騎士達は納得が出来ないといった様子だったが、その内の1人が、
「……わかりました」
と言うと、持っている剣を鞘に納めた。それに続くように、他の騎士達も、自分の剣を鞘に納めた。そして、全員無言でその場を後にした。
春風はその後、周りに誰もいないのを確認すると、
「あの、ありがとうございます、イブリーヌさ……」
と、イブリーヌにお礼を言おうとしたが……。
ーーガバッ!
最後まで言おうとしたまさにその時、いきなりイブリーヌに抱きつかれた。
「ご無事でよかったです、ハル様」
春風を抱きしめた状態でイブリーヌがそう話しかけると、春風は困っているかのような笑みを浮かべて、
「……ご心配をおかけして申し訳ありません、イブリーヌ様」
と、イブリーヌを抱きしめながら謝罪した。
それから少しすると、
「……あの、ハル様」
「何ですか?」
「……今日の、お父様が出した判決を、どう思ってますか?」
と、イブリーヌは春風に恐る恐るそう尋ねた。
春風はその質問を聞いて、少し考え込むと、
「……大変申し訳ありませんが、情けない話、いきなり『結婚せよ』とか言われましても、こちらとしましては正直かなり困ります。
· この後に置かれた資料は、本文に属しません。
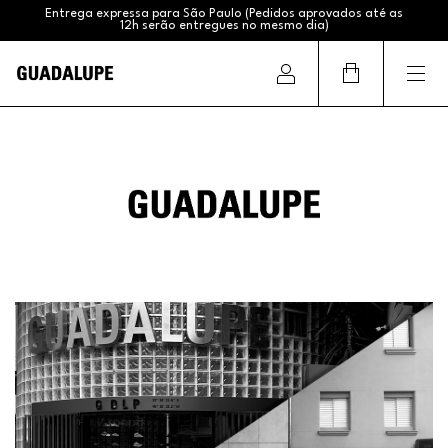
Entrega expressa para São Paulo (Pedidos aprovados até as
12h serão entregues no mesmo dia)
Frete Grátis (Sul e Sudeste acima de R$399,99 / Brasil acima
de R$799,99)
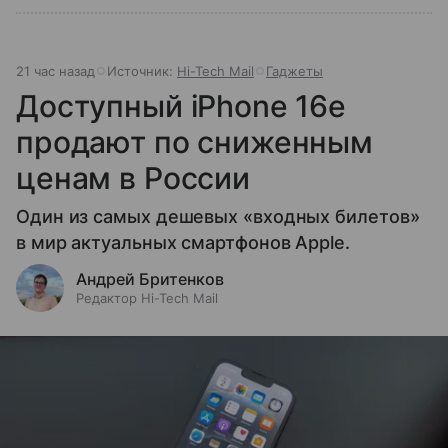
21 час назад
Источник:
Hi-Tech Mail
Гаджеты
Доступный iPhone 16e
продают по сниженным
ценам в России
Один из самых дешевых «входных билетов»
в мир актуальных смартфонов Apple.
Андрей Бритенков
Редактор Hi-Tech Mail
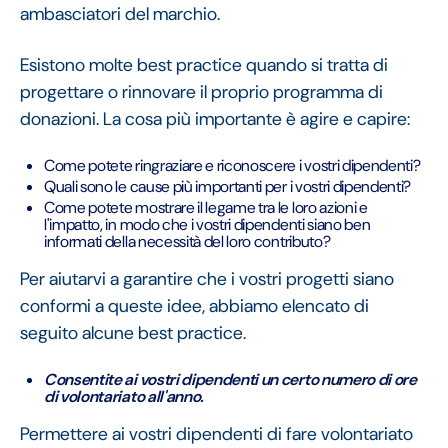
ambasciatori del marchio.
Esistono molte best practice quando si tratta di
progettare o rinnovare il proprio programma di
donazioni. La cosa più importante è agire e capire:
Come potete ringraziare e riconoscere i vostri dipendenti?
Quali sono le cause più importanti per i vostri dipendenti?
Come potete mostrare il legame tra le loro azioni e
l'impatto, in modo che i vostri dipendenti siano ben
informati della necessità del loro contributo?
Per aiutarvi a garantire che i vostri progetti siano
conformi a queste idee, abbiamo elencato di
seguito alcune best practice.
Consentite ai vostri dipendenti un certo numero di ore
di volontariato all'anno.
Permettere ai vostri dipendenti di fare volontariato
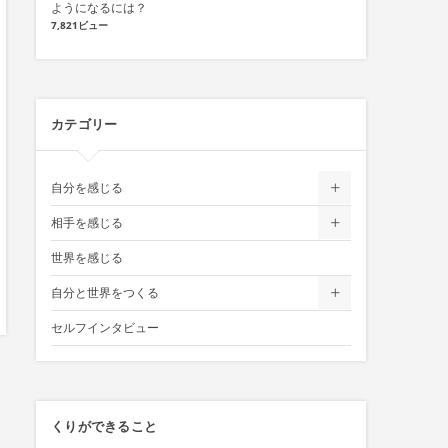
ようになるには？
7,821ビュー
カテゴリー
自分を感じる
相手を感じる
世界を感じる
自分と世界をつくる
セルフインタビュー
くりができること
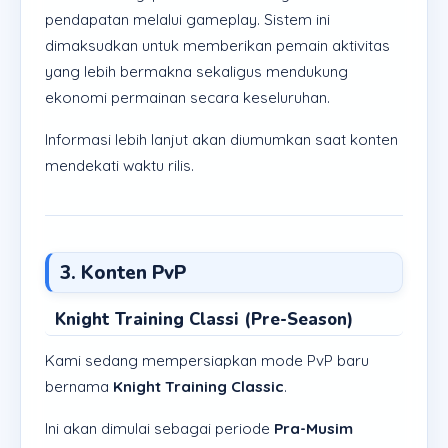
pendapatan melalui gameplay. Sistem ini
dimaksudkan untuk memberikan pemain aktivitas
yang lebih bermakna sekaligus mendukung
ekonomi permainan secara keseluruhan.
Informasi lebih lanjut akan diumumkan saat konten
mendekati waktu rilis.
3. Konten PvP
Knight Training Classi (Pre-Season)
Kami sedang mempersiapkan mode PvP baru
bernama
Knight Training Classic
.
Ini akan dimulai sebagai periode
Pra-Musim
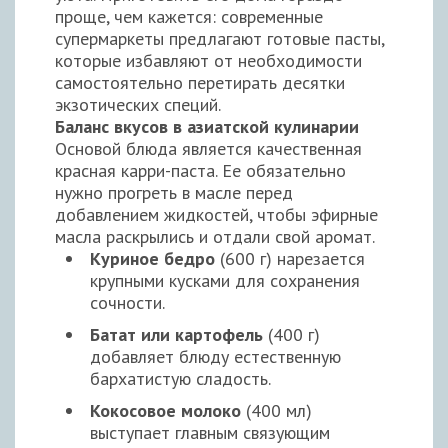
проще, чем кажется: современные
супермаркеты предлагают готовые пасты,
которые избавляют от необходимости
самостоятельно перетирать десятки
экзотических специй.
Баланс вкусов в азиатской кулинарии
Основой блюда является качественная
красная карри-паста. Ее обязательно
нужно прогреть в масле перед
добавлением жидкостей, чтобы эфирные
масла раскрылись и отдали свой аромат.
Куриное бедро
(600 г) нарезается
крупными кусками для сохранения
сочности.
Батат или картофель
(400 г)
добавляет блюду естественную
бархатистую сладость.
Кокосовое молоко
(400 мл)
выступает главным связующим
まだ解決しなきゃいけない問題がありますし」
と、申し訳なさそうな表情でそう答えた。
「そ、それは……そうですね」
と、春風の言葉を受け入れたイブリーヌはシュンと悲しそうな表情を浮かべた。
そんなイブリーヌに、
「俺からも、聞いていいですか?」
「? 何でしょう?」
「本当に、俺なんかで良いのですか?」
と、今度は春風がイブリーヌにそう尋ねた。
「それは、どういう意味ですか?」
「いや、こう言っちゃなんですけど……俺、イブリーヌ様の他に複数の女性の影がありますから……」
と、思いっきり申し訳ないといった表情で春風がそう言うと、イブリーヌはクスクスと笑って、
「大丈夫です。わたくし、ハル様と一緒にその人達も愛する自信がありますから」
と、春風を真っ直ぐ見てそう言った。
その言葉を聞いた春風は、
「……ハハ、こりゃ参りましたなぁ」
と、再び困っているかのような笑みを浮かべた。
その後、2人はしばらく笑い合うと、
「帰りますか、みんなのところへ」
「はい、ハル様」
と言って、その場を後にするのだった。
しかし、その時の様子を、憎しみに満ちた目で見ていた者がいたことを、2人は知らなかった。